> _What this exercise asks_:
1. From the Brexit excerpt below, return the passage between "This picture is" and "from the EU).", inclusive.
2. Using the Brexit excerpt below, decide whether each statement agrees with it, and answer yes or no with the deciding words quoted exactly: (a) In per capita GDP terms, the UK has marginally outperformed France. (b) Canada is the G7 laggard on per capita GDP. (c) The NBER paper discusses migration at length.

━━━ Excerpt

I have therefore done my own version of the NBER chart. This confirms that the real outlier over this period was the US. In per capita GDP terms, the UK has marginally underperformed France and marginally outperformed Germany, which are more obvious benchmarks. And there is no sign of an ‘8%’ hit here.

This picture is clearer if you exclude the US from the chart altogether. (Over this period the US has benefited from low energy prices, a large fiscal stimulus, and the AI boom.)

Note also that Canada is the G7 laggard on per capita GDP, not the UK (or even Germany). That perhaps has something to do with Canada’s very high levels of net immigration – a features shared with the UK. That issue is surely worth discussing further, especially if you are relying heavily on per capita GDP data. But the NBER paper barely mentions migration at all (and then only with a narrow focus on net migration from the EU).
The NBER paper also claims that UK employment would be as much as 4% higher without Brexit. Again this is not impossible but, as the unemployment rate has averaged little more than 4% since 2016, this would have required an implausibly large fall in economic inactivity to fill those jobs.
I am more sympathetic to what the NBER paper says about the costs of the disruption and uncertainty caused by Brexit, especially the impacts on smaller firms and on business investment generally.

━━━━━━
━━━ Exercise data

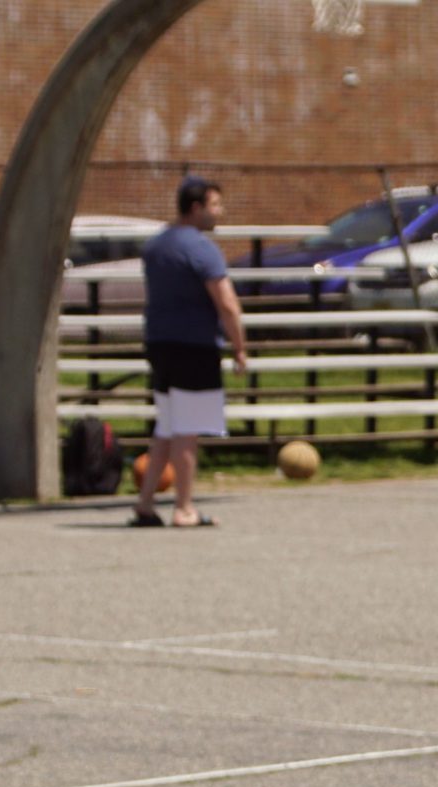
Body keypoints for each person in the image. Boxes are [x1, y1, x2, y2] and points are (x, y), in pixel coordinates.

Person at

━━━━━━
━━━ Exercise data

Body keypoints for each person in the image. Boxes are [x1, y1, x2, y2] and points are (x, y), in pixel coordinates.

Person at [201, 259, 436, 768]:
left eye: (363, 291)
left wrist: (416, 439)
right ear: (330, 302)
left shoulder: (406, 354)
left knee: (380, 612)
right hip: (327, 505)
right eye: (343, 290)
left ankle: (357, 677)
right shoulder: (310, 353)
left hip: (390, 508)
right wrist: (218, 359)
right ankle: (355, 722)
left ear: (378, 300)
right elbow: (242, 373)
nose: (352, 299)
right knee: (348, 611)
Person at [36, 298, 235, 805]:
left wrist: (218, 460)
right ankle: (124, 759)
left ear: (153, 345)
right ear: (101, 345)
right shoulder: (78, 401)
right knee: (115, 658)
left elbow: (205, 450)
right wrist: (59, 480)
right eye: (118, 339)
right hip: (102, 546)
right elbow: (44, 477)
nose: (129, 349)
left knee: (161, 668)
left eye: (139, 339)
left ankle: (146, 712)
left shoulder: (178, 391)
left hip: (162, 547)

━━━━━━

> _Solutions to the tasks_:
1.
This picture is clearer if you exclude the US from the chart altogether. (Over this period the US has benefited from low energy prices, a large fiscal stimulus, and the AI boom.)

Note also that Canada is the G7 laggard on per capita GDP, not the UK (or even Germany). That perhaps has something to do with Canada’s very high levels of net immigration – a features shared with the UK. That issue is surely worth discussing further, especially if you are relying heavily on per capita GDP data. But the NBER paper barely mentions migration at all (and then only with a narrow focus on net migration from the EU).

2.
(a) No: "the UK has marginally underperformed France and marginally outperformed Germany"
(b) Yes: "Canada is the G7 laggard on per capita GDP, not the UK (or even Germany)"
(c) No: "the NBER paper barely mentions migration at all"